Data for processing Block Start

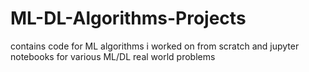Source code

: # ML-DL-Algorithms-Projects
contains code for ML algorithms i worked on from scratch and jupyter notebooks for various ML/DL real world problems

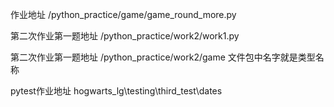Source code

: 作业地址 /python_practice/game/game_round_more.py

第二次作业第一题地址 /python_practice/work2/work1.py

第二次作业第一题地址 /python_practice/work2/game 文件包中名字就是类型名称

pytest作业地址 hogwarts_lg\testing\third_test\dates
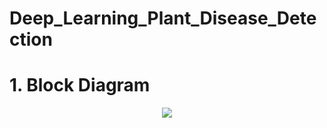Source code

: # Deep_Learning_Plant_Disease_Detection

<h1 align="left">
	1. Block Diagram
</h1>

<p align="center">
    <img src="https://user-images.githubusercontent.com/93787273/184506653-c366f717-546d-480d-be14-f4a7abbbfa04.png">
</p>
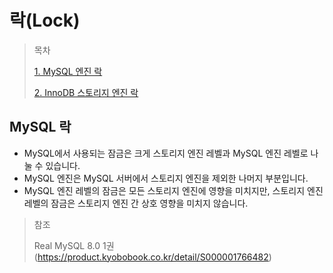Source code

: # 락(Lock)

> 목차
> 
> [1. MySQL 엔진 락](https://github.com/tlarbals824/TIL/blob/main/Database/MySQL/Lock/MySQLEngineLock.md)
> 
> [2. InnoDB 스토리지 엔진 락](https://github.com/tlarbals824/TIL/blob/main/Database/MySQL/Lock/InnoDBLock.md)

## MySQL 락

* MySQL에서 사용되는 잠금은 크게 스토리지 엔진 레벨과 MySQL 엔진 레벨로 나눌 수 있습니다.
* MySQL 엔진은 MySQL 서버에서 스토리지 엔진을 제외한 나머지 부분입니다.
* MySQL 엔진 레벨의 잠금은 모든 스토리지 엔진에 영향을 미치지만, 스토리지 엔진 레벨의 잠금은 스토리지 엔진 간 상호 영향을 미치지 않습니다.

> 참조
> 
> Real MySQL 8.0 1권(https://product.kyobobook.co.kr/detail/S000001766482)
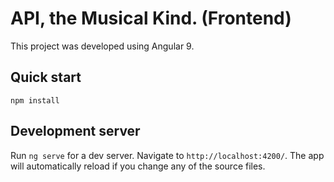 # API, the Musical Kind. (Frontend)

This project was developed using Angular 9.

## Quick start

`npm install`

## Development server

Run `ng serve` for a dev server. Navigate to `http://localhost:4200/`. The app will automatically reload if you change any of the source files.

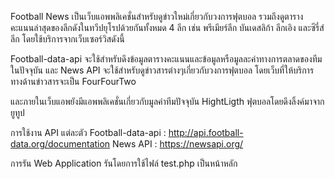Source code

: Football News เป็นเว็บแอพพลิเคชั่นสำหรับดูข่าวใหม่เกี่ยวกับวงการฟุตบอล รวมถึงดูตารางคะแนนล่าสุดของลีกดังในทวีปยุโรปด้วยกันทั้งหมด 4 ลีก เช่น พรีเมียร์ลีก บันเดสลิก้า
ลีกเอิง และซีรี่ส์ลีก โดยใช้บริการจากเว็บเซอร์วิสดังนี้

Football-data-api จะใช้สำหรับดึงข้อมูลตารางคะแนนและข้อมูลหรือมูลละค่าทางการตลาดของทีมในปัจจุบัน 
และ News API จะใช้สำหรับดูข่าวสารต่างๆเกี่ยวกับวงการฟุตบอล โดยเว็บที่ให้บริการทางด้านข่าวสารจะเป็น FourFourTwo 

และภายในเว็บแอพยังมีแอพพลิเคชั่นเกี่ยวกับมูลค่าทีมปัจจุบัน HightLigth ฟุตบอลโดยดึงลิ้งค์มาจากยูทูป

การใช้งาน API แต่ละตัว
Football-data-api : http://api.football-data.org/documentation
News API : https://newsapi.org/

การรัน Web Application รันโดยการใช้ไฟล์ test.php เป็นหน้าหลัก
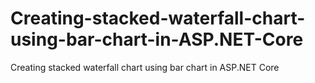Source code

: # Creating-stacked-waterfall-chart-using-bar-chart-in-ASP.NET-Core
Creating stacked waterfall chart using bar chart in ASP.NET Core
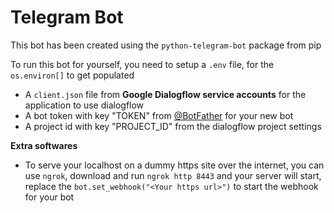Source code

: # Telegram Bot

This bot has been created using the `python-telegram-bot` package from pip

To run this bot for yourself, you need to setup a `.env` file, for the `os.environ[]` to get populated

- A `client.json` file from **Google Dialogflow service accounts** for the application to use dialogflow
- A bot token with key "TOKEN" from [@BotFather](https://t.me/BotFather) for your new bot
- A project id with key "PROJECT_ID" from the dialogflow project settings

**Extra softwares**

- To serve your localhost on a dummy https site over the internet, you can use `ngrok`, download and run `ngrok http 8443` and your server will start, replace the `bot.set_webhook("<Your https url>")` to start the webhook for your bot
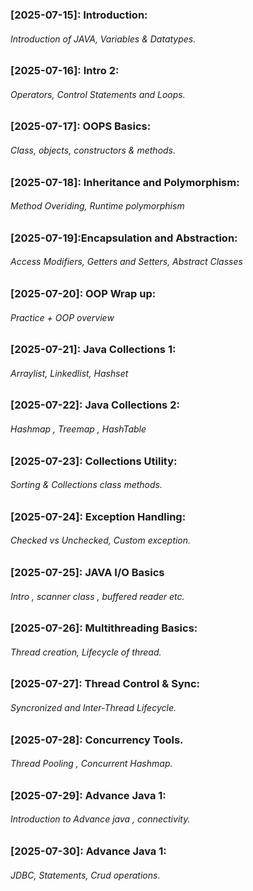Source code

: ### [2025-07-15]: Introduction:
###### Introduction of JAVA, Variables & Datatypes.
### [2025-07-16]: Intro 2:
###### Operators, Control Statements  and Loops.
### [2025-07-17]:  OOPS Basics: 
###### Class, objects, constructors & methods.
### [2025-07-18]: Inheritance and Polymorphism:
###### Method Overiding, Runtime polymorphism
### [2025-07-19]:Encapsulation and Abstraction:
###### Access Modifiers, Getters and Setters, Abstract Classes
### [2025-07-20]: OOP Wrap up:
###### Practice + OOP overview
### [2025-07-21]: Java Collections 1:
###### Arraylist, Linkedlist, Hashset
### [2025-07-22]: Java Collections 2:
###### Hashmap , Treemap , HashTable
### [2025-07-23]: Collections Utility: 
###### Sorting & Collections class methods.
### [2025-07-24]: Exception Handling:
###### Checked vs Unchecked, Custom exception.
### [2025-07-25]: JAVA I/O Basics
###### Intro , scanner class , buffered reader etc.
### [2025-07-26]: Multithreading Basics:
###### Thread creation, Lifecycle of thread.
### [2025-07-27]: Thread Control & Sync:
###### Syncronized and Inter-Thread Lifecycle.
### [2025-07-28]: Concurrency Tools.
###### Thread Pooling , Concurrent Hashmap.
### [2025-07-29]: Advance Java 1:
###### Introduction to Advance java , connectivity.
### [2025-07-30]: Advance Java 1:
###### JDBC, Statements, Crud operations.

Data for processing Block End

§ **Problem requirements**:
Set the pictures aside and reproduce the data above exactly.

§ **Written answer**:
Source code

: # ML-DL-Algorithms-Projects
contains code for ML algorithms i worked on from scratch and jupyter notebooks for various ML/DL real world problems

Source code

: 作业地址 /python_practice/game/game_round_more.py

第二次作业第一题地址 /python_practice/work2/work1.py

第二次作业第一题地址 /python_practice/work2/game 文件包中名字就是类型名称

pytest作业地址 hogwarts_lg\testing\third_test\dates
Source code

: # Deep_Learning_Plant_Disease_Detection

<h1 align="left">
	1. Block Diagram
</h1>

<p align="center">
    <img src="https://user-images.githubusercontent.com/93787273/184506653-c366f717-546d-480d-be14-f4a7abbbfa04.png">
</p>
Source code

: # 락(Lock)

> 목차
> 
> [1. MySQL 엔진 락](https://github.com/tlarbals824/TIL/blob/main/Database/MySQL/Lock/MySQLEngineLock.md)
> 
> [2. InnoDB 스토리지 엔진 락](https://github.com/tlarbals824/TIL/blob/main/Database/MySQL/Lock/InnoDBLock.md)

## MySQL 락

* MySQL에서 사용되는 잠금은 크게 스토리지 엔진 레벨과 MySQL 엔진 레벨로 나눌 수 있습니다.
* MySQL 엔진은 MySQL 서버에서 스토리지 엔진을 제외한 나머지 부분입니다.
* MySQL 엔진 레벨의 잠금은 모든 스토리지 엔진에 영향을 미치지만, 스토리지 엔진 레벨의 잠금은 스토리지 엔진 간 상호 영향을 미치지 않습니다.

> 참조
> 
> Real MySQL 8.0 1권(https://product.kyobobook.co.kr/detail/S000001766482)
 # API, the Musical Kind. (Frontend)

This project was developed using Angular 9.

## Quick start

`npm install`

## Development server

Run `ng serve` for a dev server. Navigate to `http://localhost:4200/`. The app will automatically reload if you change any of the source files.

Source code

: Football News เป็นเว็บแอพพลิเคชั่นสำหรับดูข่าวใหม่เกี่ยวกับวงการฟุตบอล รวมถึงดูตารางคะแนนล่าสุดของลีกดังในทวีปยุโรปด้วยกันทั้งหมด 4 ลีก เช่น พรีเมียร์ลีก บันเดสลิก้า
ลีกเอิง และซีรี่ส์ลีก โดยใช้บริการจากเว็บเซอร์วิสดังนี้

Football-data-api จะใช้สำหรับดึงข้อมูลตารางคะแนนและข้อมูลหรือมูลละค่าทางการตลาดของทีมในปัจจุบัน 
และ News API จะใช้สำหรับดูข่าวสารต่างๆเกี่ยวกับวงการฟุตบอล โดยเว็บที่ให้บริการทางด้านข่าวสารจะเป็น FourFourTwo 

และภายในเว็บแอพยังมีแอพพลิเคชั่นเกี่ยวกับมูลค่าทีมปัจจุบัน HightLigth ฟุตบอลโดยดึงลิ้งค์มาจากยูทูป

การใช้งาน API แต่ละตัว
Football-data-api : http://api.football-data.org/documentation
News API : https://newsapi.org/

การรัน Web Application รันโดยการใช้ไฟล์ test.php เป็นหน้าหลัก
Source code

: # Creating-stacked-waterfall-chart-using-bar-chart-in-ASP.NET-Core
Creating stacked waterfall chart using bar chart in ASP.NET Core
Source code

: # Telegram Bot

This bot has been created using the `python-telegram-bot` package from pip

To run this bot for yourself, you need to setup a `.env` file, for the `os.environ[]` to get populated

- A `client.json` file from **Google Dialogflow service accounts** for the application to use dialogflow
- A bot token with key "TOKEN" from [@BotFather](https://t.me/BotFather) for your new bot
- A project id with key "PROJECT_ID" from the dialogflow project settings

**Extra softwares**

- To serve your localhost on a dummy https site over the internet, you can use `ngrok`, download and run `ngrok http 8443` and your server will start, replace the `bot.set_webhook("<Your https url>")` to start the webhook for your bot
Source code

: ### [2025-07-15]: Introduction:
###### Introduction of JAVA, Variables & Datatypes.
### [2025-07-16]: Intro 2:
###### Operators, Control Statements  and Loops.
### [2025-07-17]:  OOPS Basics: 
###### Class, objects, constructors & methods.
### [2025-07-18]: Inheritance and Polymorphism:
###### Method Overiding, Runtime polymorphism
### [2025-07-19]:Encapsulation and Abstraction:
###### Access Modifiers, Getters and Setters, Abstract Classes
### [2025-07-20]: OOP Wrap up:
###### Practice + OOP overview
### [2025-07-21]: Java Collections 1:
###### Arraylist, Linkedlist, Hashset
### [2025-07-22]: Java Collections 2:
###### Hashmap , Treemap , HashTable
### [2025-07-23]: Collections Utility: 
###### Sorting & Collections class methods.
### [2025-07-24]: Exception Handling:
###### Checked vs Unchecked, Custom exception.
### [2025-07-25]: JAVA I/O Basics
###### Intro , scanner class , buffered reader etc.
### [2025-07-26]: Multithreading Basics:
###### Thread creation, Lifecycle of thread.
### [2025-07-27]: Thread Control & Sync:
###### Syncronized and Inter-Thread Lifecycle.
### [2025-07-28]: Concurrency Tools.
###### Thread Pooling , Concurrent Hashmap.
### [2025-07-29]: Advance Java 1:
###### Introduction to Advance java , connectivity.
### [2025-07-30]: Advance Java 1:
###### JDBC, Statements, Crud operations.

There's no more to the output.